Stumbling upon a tweet from Ivanka Trump that quoted a Bible verse on Sunday -- the day when politicians and their enablers get their holiness on -- I was moved to respond with a line from Shakespeare's "The Merchant of Venice": "The devil can cite Scripture for his purpose."
Representing an administration that has worked relentlessly to dismantle civil rights protections, Ivanka Trump is not in a position to take the moral high ground on race relations. As curfews rolled across a nation embroiled in protests after George Floyd, a black man, died under the knee of a Minneapolis police officer, her father has been throwing tantrums on Twitter, lashing out against the "Lamestream Media" and trying to pin the blame for the unrest on "antifa" and the "radical left."
Ivanka's invocation of 2 Kings 20:5 -- "This is what the Lord said: I have heard your prayer and seen your tears. I will heal you" -- may have been heartfelt. But unsupported by compassionate policy, the sentiment rings hollow.
Quoting from the Bible doesn't clean one's slate. The Bible, like any great work of literature, sacred or secular, is a source of moral instruction, but only when its study is accompanied by an honest accounting of one's soul. As even Claudius, the villainous usurper in "Hamlet," comes to realize after an anxious moment of prayerful contrition, "Words without thoughts never to heaven go."

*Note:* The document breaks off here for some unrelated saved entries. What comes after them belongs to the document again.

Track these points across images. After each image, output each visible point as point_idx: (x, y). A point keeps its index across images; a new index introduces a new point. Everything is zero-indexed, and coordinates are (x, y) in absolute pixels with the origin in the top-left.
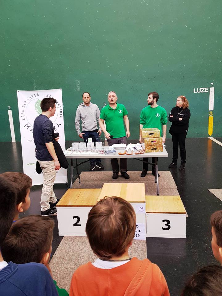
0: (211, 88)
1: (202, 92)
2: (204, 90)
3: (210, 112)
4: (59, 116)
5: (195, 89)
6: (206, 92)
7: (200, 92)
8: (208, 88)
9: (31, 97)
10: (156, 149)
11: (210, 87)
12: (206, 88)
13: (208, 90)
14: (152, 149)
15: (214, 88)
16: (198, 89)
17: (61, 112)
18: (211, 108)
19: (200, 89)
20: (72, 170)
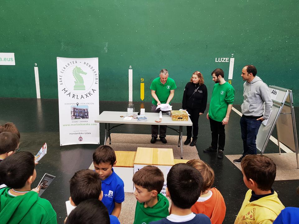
0: (231, 59)
1: (223, 61)
2: (225, 60)
3: (229, 81)
4: (95, 82)
5: (216, 58)
6: (226, 61)
7: (221, 61)
8: (228, 58)
9: (70, 64)
10: (182, 118)
11: (230, 57)
12: (227, 58)
13: (228, 60)
14: (178, 118)
15: (234, 58)
16: (219, 58)
17: (97, 79)
18: (231, 77)
19: (221, 58)
20: (106, 133)
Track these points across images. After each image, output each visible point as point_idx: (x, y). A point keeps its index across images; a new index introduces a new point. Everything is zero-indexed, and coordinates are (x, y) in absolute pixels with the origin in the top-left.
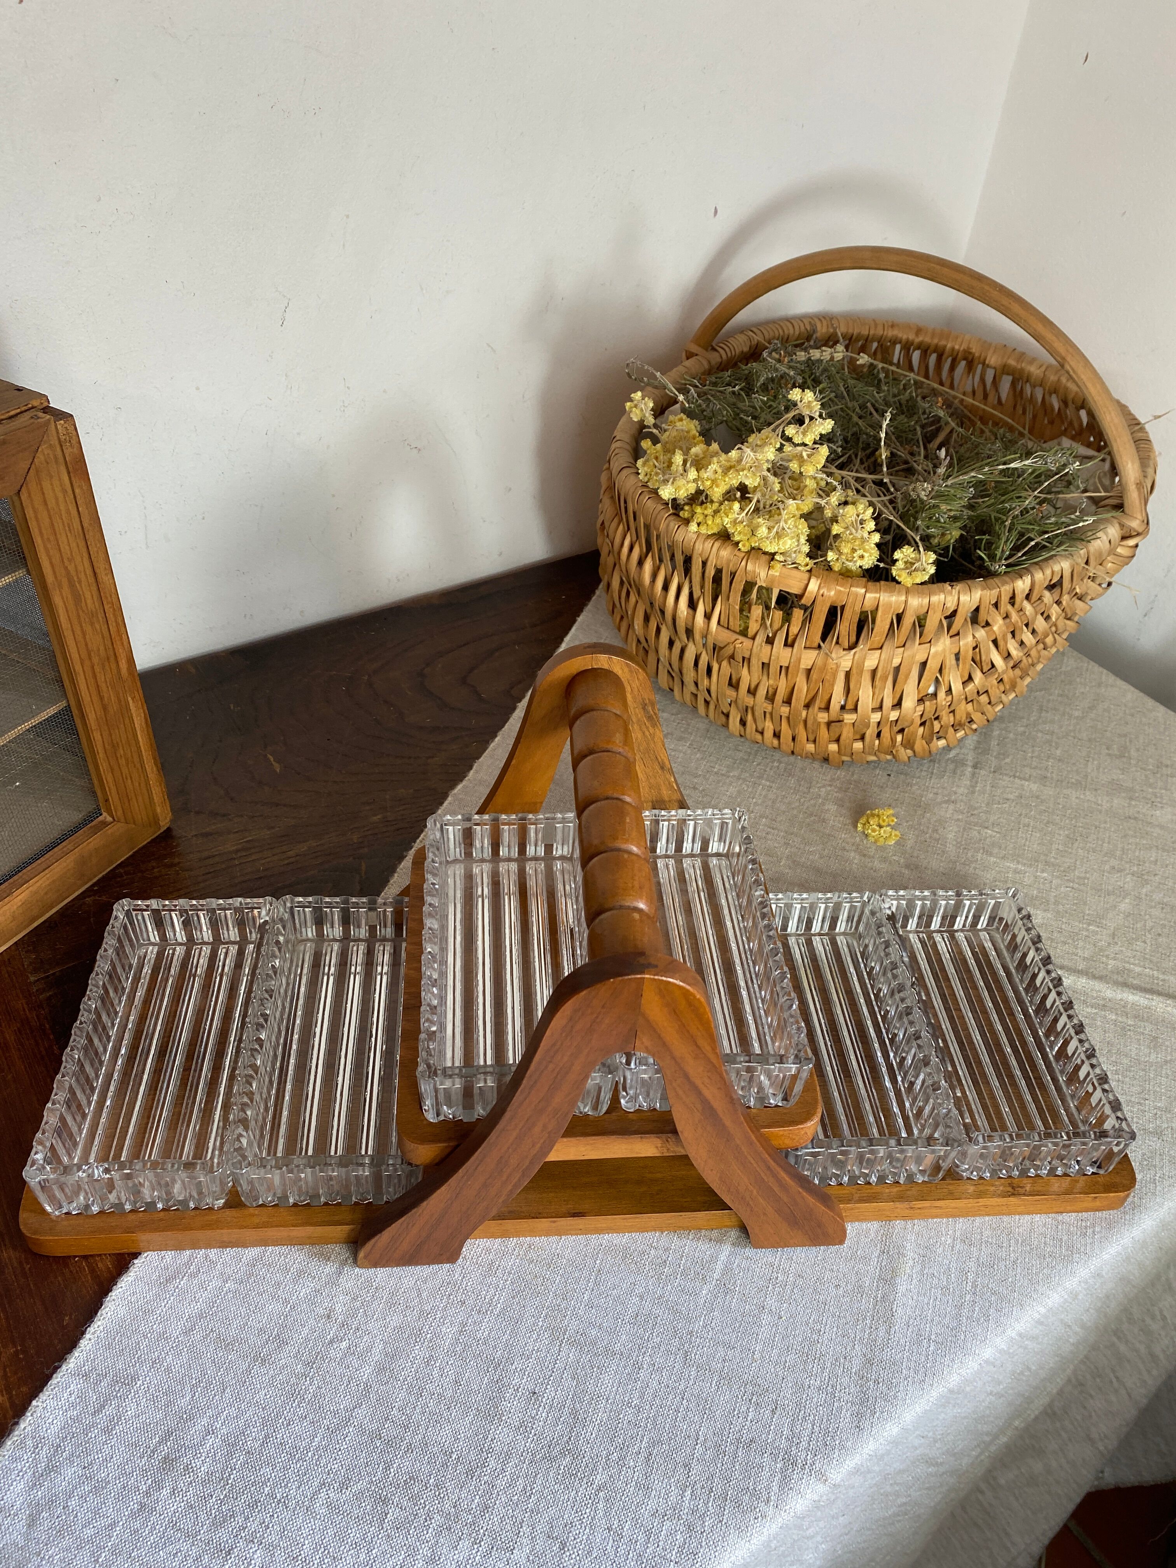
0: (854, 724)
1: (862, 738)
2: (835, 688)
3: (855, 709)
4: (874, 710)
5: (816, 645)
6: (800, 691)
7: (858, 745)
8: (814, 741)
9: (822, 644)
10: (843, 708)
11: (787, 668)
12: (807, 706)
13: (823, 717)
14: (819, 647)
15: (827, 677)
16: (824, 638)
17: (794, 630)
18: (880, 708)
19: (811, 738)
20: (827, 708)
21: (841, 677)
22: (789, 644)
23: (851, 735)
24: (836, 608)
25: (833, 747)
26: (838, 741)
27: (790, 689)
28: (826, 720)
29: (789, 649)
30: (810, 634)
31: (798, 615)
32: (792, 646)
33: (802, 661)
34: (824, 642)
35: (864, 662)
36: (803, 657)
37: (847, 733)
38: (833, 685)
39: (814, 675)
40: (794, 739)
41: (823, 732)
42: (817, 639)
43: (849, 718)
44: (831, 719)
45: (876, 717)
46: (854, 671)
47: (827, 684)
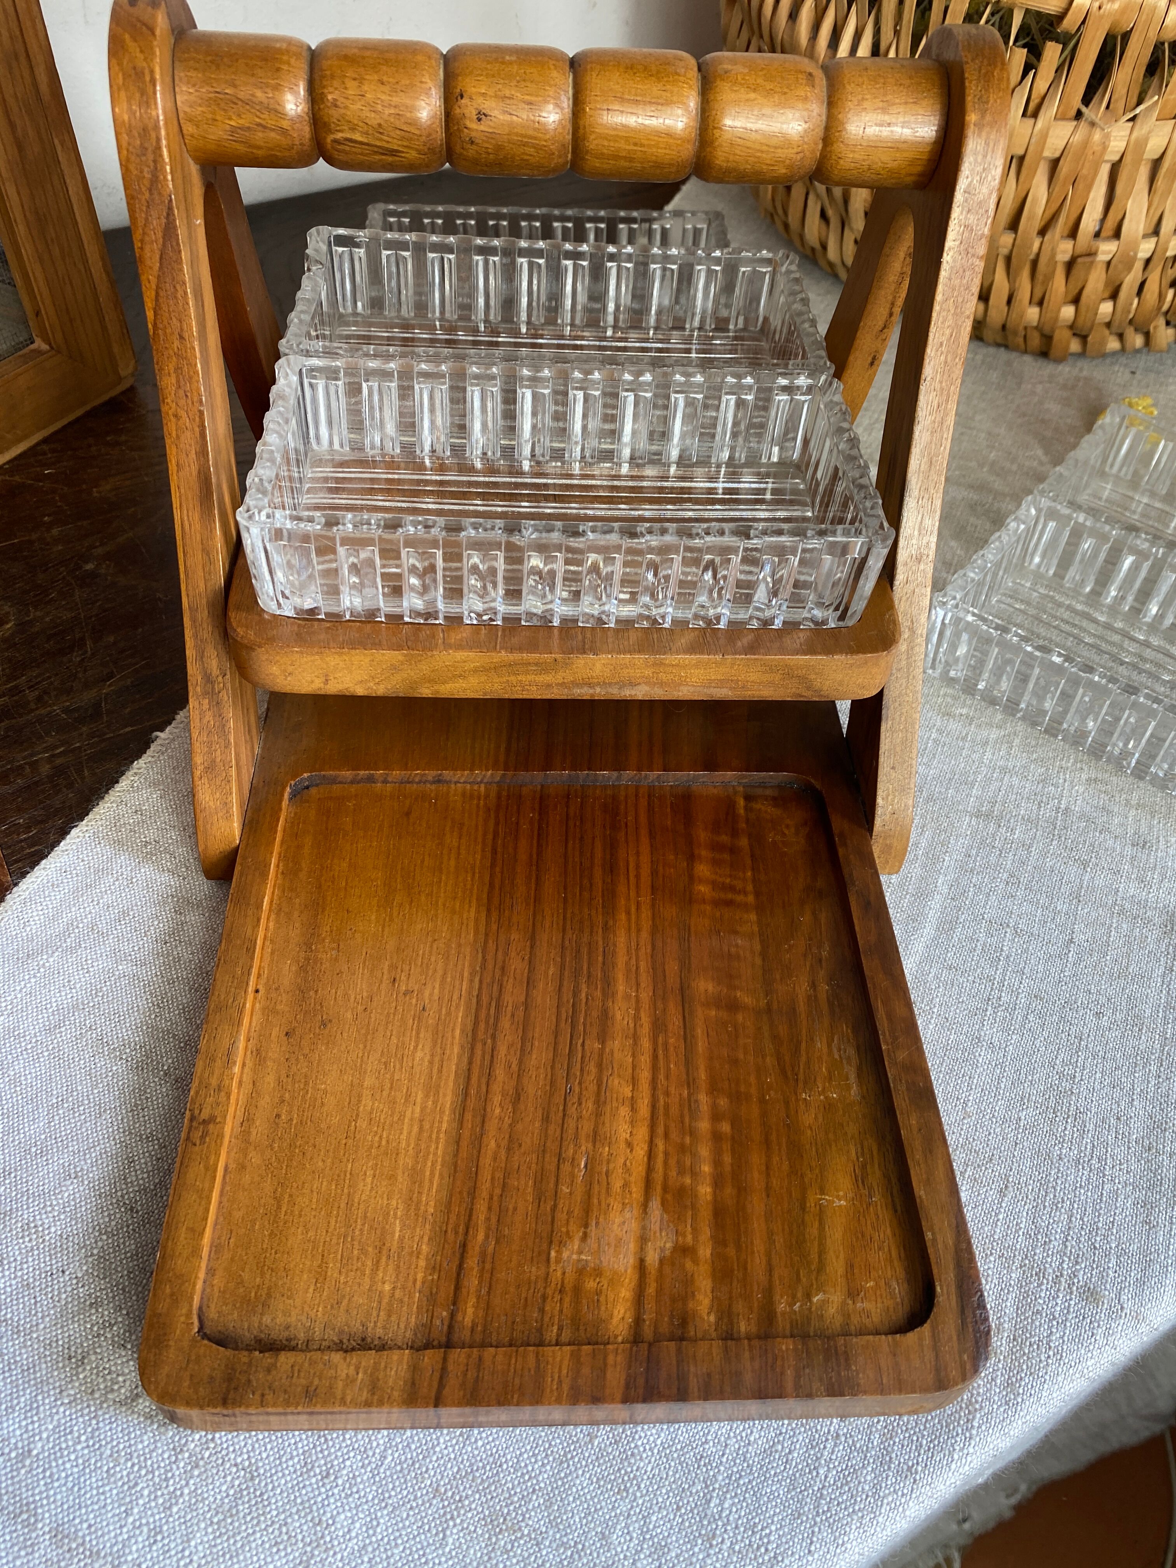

In retrospect, I wish I had replied to Ms. Trump's tweet with different lines from "The Merchant of Venice."
The spiritual eloquence of Portia's indelible "the quality of mercy" speech might have tempted the first daughter and senior advisor to the president to retweet an excerpt to her 8.8 million followers. This would have done some civic good as Shakespeare's meditation on the word "mercy" illuminates what has been missing in the Trump administration's conception of justice.
It's easy to imagine Ivanka Trump identifying with Portia -- a wealthy heiress with style and wit who is one of Shakespeare's most beloved female characters. Intelligence and generosity set this romantic heroine apart, but so too does self-awareness, even when she falls short of her own high ethical standards.
In disguise as a young male lawyer, Portia enters the courtroom in which Shylock, a Jewish moneylender, is insisting that the authorities honor the terms of his loan to Antonio -- the merchant of the play's title and the best friend of Portia's new husband, Bassanio. The contract stipulates that failure to repay on time will entitle the lender to a pound of Antonio's flesh. The law is on the side of Shylock, who bears a grudge for the way he has been spat upon by bigoted Christians. The stakes are high not only for Antonio: Venice's standing as a world capital of trade depends on this enforcement of contractual obligations.
But Portia reminds the court of an order of justice that supersedes the written code. "The quality of mercy is not strained," she stirringly begins. Her point is that mercy cannot be compelled. It exists on a higher plane, being "an attribute of God himself." Only "when mercy seasons justice," she contends, does "earthly power" resemble the Almighty's.
Therefore, she appeals to Shylock, "Though justice be thy plea, consider this/That in the course of justice, none of us/Should see salvation. We do pray for mercy,/ And that same prayer doth teach us all to render/The deeds of mercy."